3 Seconds of Audio, Zero-Shot Cloning

The second highlight: "3 seconds of audio is enough for cloning." This is so-called "zero-shot voice cloning"—no need for per-speaker specialized training. Give the model 3 seconds of reference audio, and it learns that person's voice timbre.

What's 3 seconds? Roughly two sentences. That means: you open a voice recorder, say two random sentences, and AI can now speak in your voice.

According to Youdao's published data, cloned voice similarity to the original exceeds 85%, and task accuracy (whether the cloned speech is accurate and natural) reaches 97%.

First-Ever "Audio Prompt Emotional Cloning Transfer"

The third innovation—and the one I find most interesting—is audio Prompt emotional cloning transfer.

Traditional TTS: if you want to control emotion, you usually do it via text Prompt—you tell the model "say this with a happy tone." But Confucius4-TTS supports using audio Prompts to transfer emotion: you give the model a reference audio clip (say, a recording of someone speaking with a laugh in their voice), and the model clones not just the speaker's timbre but also "transfers" the emotion from that reference audio into the newly generated speech.
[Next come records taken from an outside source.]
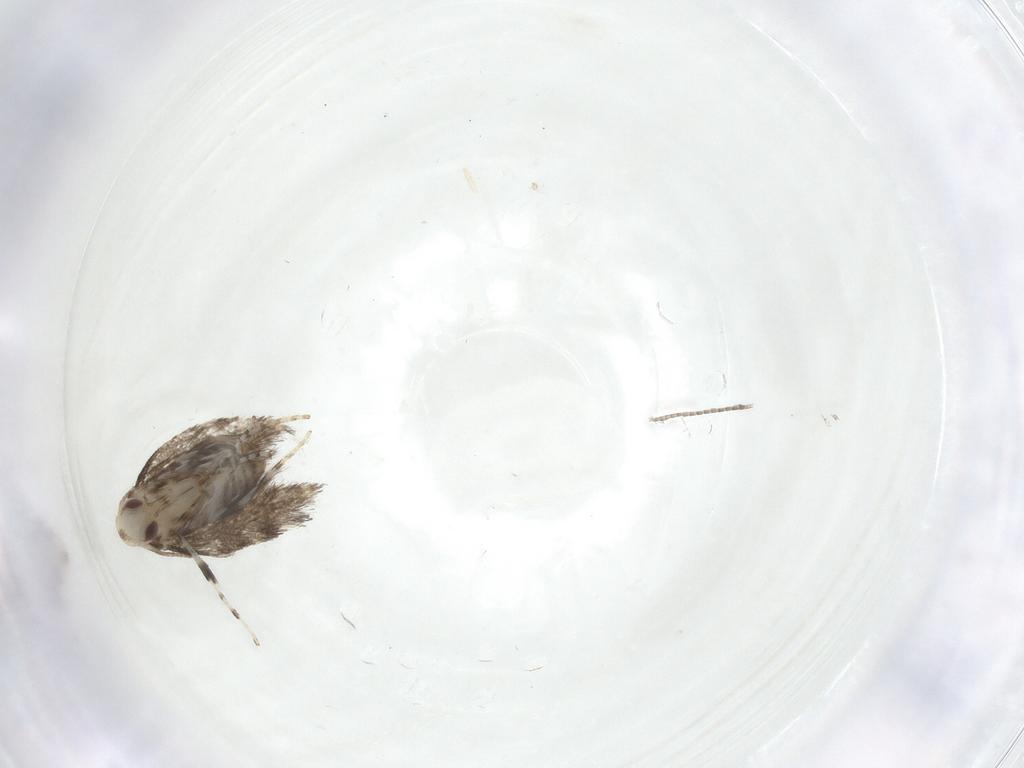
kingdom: Animalia
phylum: Arthropoda
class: Insecta
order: Lepidoptera
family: Gracillariidae
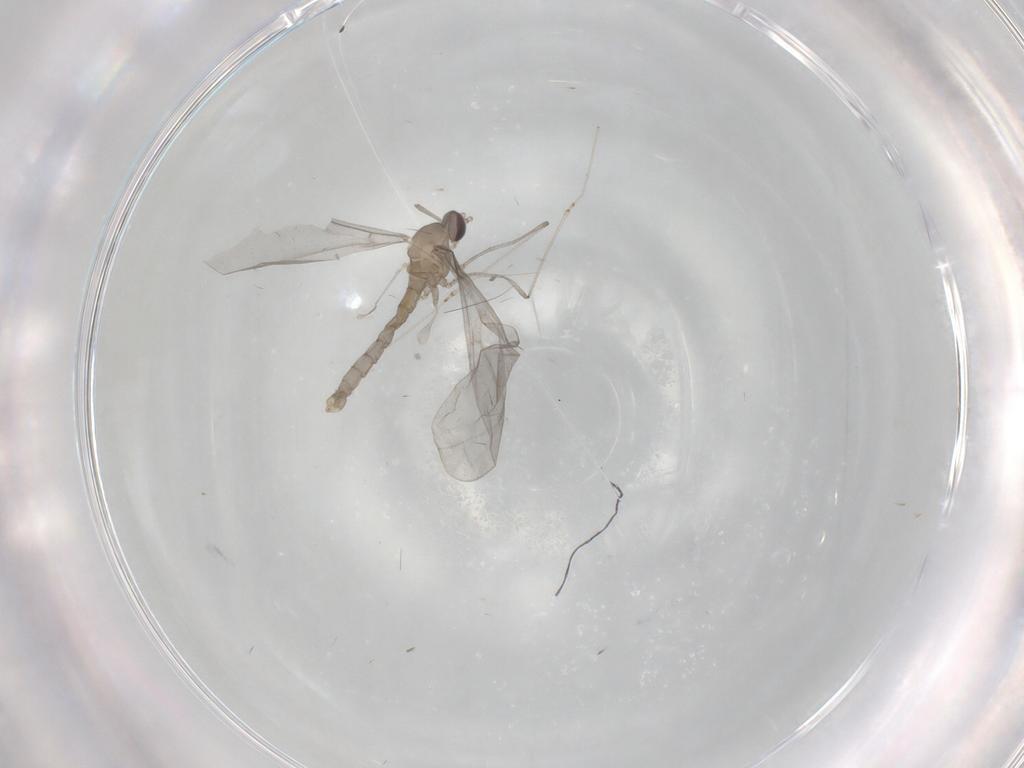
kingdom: Animalia
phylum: Arthropoda
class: Insecta
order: Diptera
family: Cecidomyiidae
This opens up some pretty interesting use cases. For example: you want AI to read a story in your grandmother's voice—you have a voice recording of your grandmother (timbre cloning), and you can also find a recording of her speaking with a specific emotion (emotion transfer), letting AI read the story in "your grandmother's tone."

Under the Hood: GPT-Style Semantic Model + SSL + Flow Matching

The technical architecture uses several modules that are mainstream but cleverly combined:

  • **GPT-style semantic model**: responsible for turning text into "semantically meaningful speech representations"
  • **SSL pre-trained features** (Self-Supervised Learning): extracting speaker features from reference audio
  • **ECAPA-TDNN speaker encoder**: specifically designed to extract "who is speaking" information
  • **Flow Matching framework**: responsible for turning all the above representations into final audio waveforms

The advantage of this architecture: each module has its own role, and timbre, semantics, emotion, and prosody information are relatively cleanly separated—this is the so-called "timbre and style decoupling control."
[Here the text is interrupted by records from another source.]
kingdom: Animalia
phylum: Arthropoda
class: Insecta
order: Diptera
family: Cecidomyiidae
The benefit of "decoupling": you can swap timbre independently (keeping speech content and emotion unchanged), or swap emotion independently (keeping timbre and content unchanged), or even achieve "one voice, multiple roles"—the same speaker timbre saying the same text in different ways, generating multiple versions with different emotional colors.

Already Open-Sourced, 54GB Resource Pack Available

Confucius4-TTS is fully open-sourced under the Apache license (meaning commercial use is also fine). Youdao also provides a 54GB resource pack for local deployment.
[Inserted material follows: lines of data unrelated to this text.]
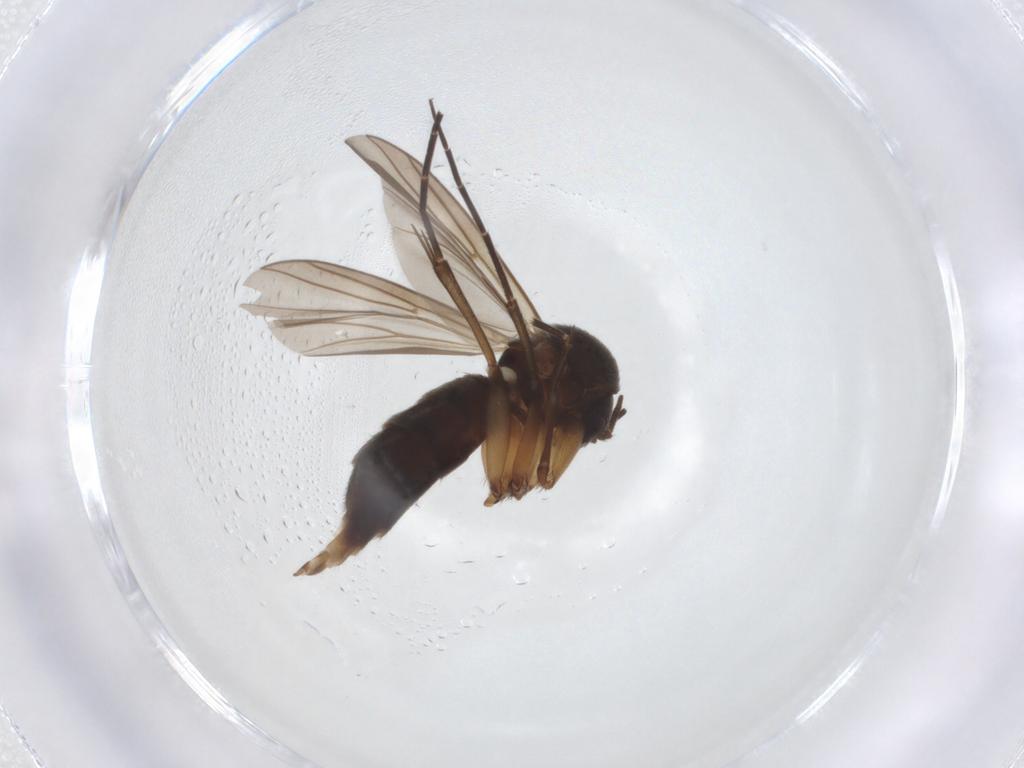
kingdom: Animalia
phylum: Arthropoda
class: Insecta
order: Diptera
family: Mycetophilidae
54GB sounds quite large—but considering the model covers 14 languages, supports zero-shot cloning, and does emotion transfer, this size is actually reasonable.

For enterprises needing locally deployed TTS capabilities (companies building smart hardware, in-car systems, or call center solutions), this open-source model is quite valuable—no need to rely on third-party TTS APIs anymore; data privacy and cost control both become easier.

Why This Matters

The TTS field has progressed rapidly in recent years. But most high-quality solutions are closed-source (ElevenLabs, Azure, Google Cloud TTS). In China, several companies are working on this, but open-source models with genuinely competitive quality are rare.

Youdao's model has several genuine technical innovations (cross-lingual accent-free synthesis, audio Prompt emotion transfer), and they chose to fully open-source—that combination is still quite rare in the industry.

For developers, you can now go to Hugging Face or ModelScope to download and experiment with this model. For enterprises wanting to build customized voice applications, there's now a high-quality open-source option available.